EXERCISE PROMPT = Check each line of the listing for the word "pixel" and report the ones that have it.

DATA SUPPLIED =
'''

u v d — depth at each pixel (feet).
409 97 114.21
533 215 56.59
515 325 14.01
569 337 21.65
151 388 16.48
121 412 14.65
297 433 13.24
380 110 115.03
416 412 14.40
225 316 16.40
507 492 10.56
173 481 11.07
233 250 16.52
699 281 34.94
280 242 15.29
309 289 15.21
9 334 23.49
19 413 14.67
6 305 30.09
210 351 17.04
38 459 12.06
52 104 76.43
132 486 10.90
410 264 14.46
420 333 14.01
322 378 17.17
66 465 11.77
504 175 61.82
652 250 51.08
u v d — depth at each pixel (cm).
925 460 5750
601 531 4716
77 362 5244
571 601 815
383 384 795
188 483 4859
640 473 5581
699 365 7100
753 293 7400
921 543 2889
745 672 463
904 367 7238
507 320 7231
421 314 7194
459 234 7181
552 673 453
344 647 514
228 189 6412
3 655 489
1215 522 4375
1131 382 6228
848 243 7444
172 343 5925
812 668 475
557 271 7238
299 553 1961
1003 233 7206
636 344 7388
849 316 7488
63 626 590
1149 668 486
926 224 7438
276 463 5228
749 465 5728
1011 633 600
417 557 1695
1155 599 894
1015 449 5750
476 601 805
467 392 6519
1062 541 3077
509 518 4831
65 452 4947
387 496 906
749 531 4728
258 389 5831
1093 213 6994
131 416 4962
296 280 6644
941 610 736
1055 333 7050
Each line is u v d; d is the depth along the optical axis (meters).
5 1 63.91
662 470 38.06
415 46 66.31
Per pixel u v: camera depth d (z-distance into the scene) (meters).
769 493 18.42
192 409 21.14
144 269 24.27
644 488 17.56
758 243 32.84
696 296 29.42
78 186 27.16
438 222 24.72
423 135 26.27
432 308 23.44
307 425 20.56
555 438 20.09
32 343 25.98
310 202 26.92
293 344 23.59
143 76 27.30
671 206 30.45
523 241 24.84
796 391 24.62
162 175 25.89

'''

RESULT OF THE EXERCISE =
u v d — depth at each pixel (feet).
u v d — depth at each pixel (cm).
Per pixel u v: camera depth d (z-distance into the scene) (meters).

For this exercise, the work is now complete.